What’s happened to the steepening?

Published: Tue 06 December 2022
Updated: Tue 06 December 2022
By steve

In Markets.

2022-12-06

from the Daily Shot

This article argues that the Fed is going to have to cut, and cut a lot, creating a huge steepening. Maybe the crash in oil prices (and the downturn in stocks, which amounts to a tightening) will be the nail in the coffin of further above-expectation rate hikes.

Wrap

Most energy commodities were hammered today. The following is Trading Economics gloss on the move:

WTI crude futures dropped more than 4% to below $74 per barrel, the lowest since December 2021, as sentiment remained clouded by concerns about weak global demand. Advanced economies, especially the US and Europe, are witnessing a drop in manufacturing activity due to tightening financial conditions. On top of that, better-than-expected US services and jobs data stoked worries that the Fed will need to remain aggressive for longer. Still looking for the demand side but putting a floor under prices, China has been dialing back virus curbs following widespread protests, with several cities scrapping testing requirements that have hindered movement in the world’s top crude importer. On the supply front, OPEC+ decided to stick to their existing policy of reducing oil output by 2 million barrels a day from November through 2023. Investors were also assessing the impact of the latest sanctions on Russia, including a price cap and a European Union embargo on seaborne imports of Russian oil.
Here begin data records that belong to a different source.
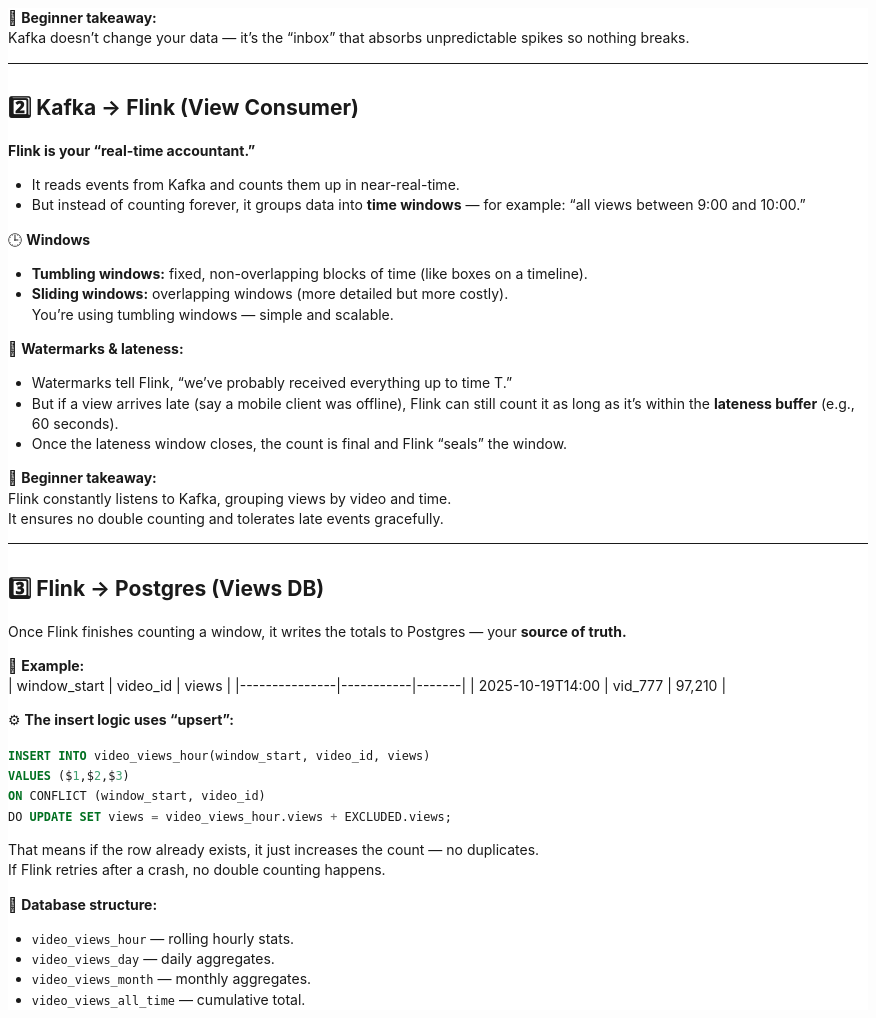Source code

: 🧩 **Beginner takeaway:**  
Kafka doesn’t change your data — it’s the “inbox” that absorbs unpredictable spikes so nothing breaks.

---

## 2️⃣ **Kafka → Flink (View Consumer)**  
**Flink is your “real-time accountant.”**  
- It reads events from Kafka and counts them up in near-real-time.  
- But instead of counting forever, it groups data into **time windows** — for example: “all views between 9:00 and 10:00.”  

🕒 **Windows**  
- **Tumbling windows:** fixed, non-overlapping blocks of time (like boxes on a timeline).  
- **Sliding windows:** overlapping windows (more detailed but more costly).  
You’re using tumbling windows — simple and scalable.  

🚰 **Watermarks & lateness:**  
- Watermarks tell Flink, “we’ve probably received everything up to time T.”  
- But if a view arrives late (say a mobile client was offline), Flink can still count it as long as it’s within the **lateness buffer** (e.g., 60 seconds).  
- Once the lateness window closes, the count is final and Flink “seals” the window.

🧩 **Beginner takeaway:**  
Flink constantly listens to Kafka, grouping views by video and time.  
It ensures no double counting and tolerates late events gracefully.

---

## 3️⃣ **Flink → Postgres (Views DB)**  
Once Flink finishes counting a window, it writes the totals to Postgres — your **source of truth.**

🧮 **Example:**  
| window_start | video_id | views |
|---------------|-----------|-------|
| 2025-10-19T14:00 | vid_777 | 97,210 |

⚙️ **The insert logic uses “upsert”:**  
```sql
INSERT INTO video_views_hour(window_start, video_id, views)
VALUES ($1,$2,$3)
ON CONFLICT (window_start, video_id)
DO UPDATE SET views = video_views_hour.views + EXCLUDED.views;
```
That means if the row already exists, it just increases the count — no duplicates.  
If Flink retries after a crash, no double counting happens.

💾 **Database structure:**  
- `video_views_hour` — rolling hourly stats.  
- `video_views_day` — daily aggregates.  
- `video_views_month` — monthly aggregates.  
- `video_views_all_time` — cumulative total.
I read in the FT that a price cap of $60/barrel will make essentially no difference to Russia, as that’s what it’s oil is selling at now.

Gas and energy usage in Europe has dropped a lot, as industry has put off consumption, and the weather has been very mild for October and November. It’s cold now (believe it, I am freezing!).

The oil crash dragged down all risk assets and has increased the bear flattening, with 10Y yields down nearly 9bp. Practically every last global stock-market was down a point or two.

Universities, subjects, selectivity and their effects on graduate income

This is rather interesting. Going to a highly selective institution, to study a competitive subject like economics, makes a big difference to your earnings potential. I believe that this is mostly down to signalling effects, but that doesn’t make it any less real.

It’s interesting how economics is such an outlier subject. Studying it makes a bigger impact on future earnings than studying law or medicine, or even computer science.

It’s a bit depressing that studying maths, physics or chemistry have such a meh effect on earnings potential.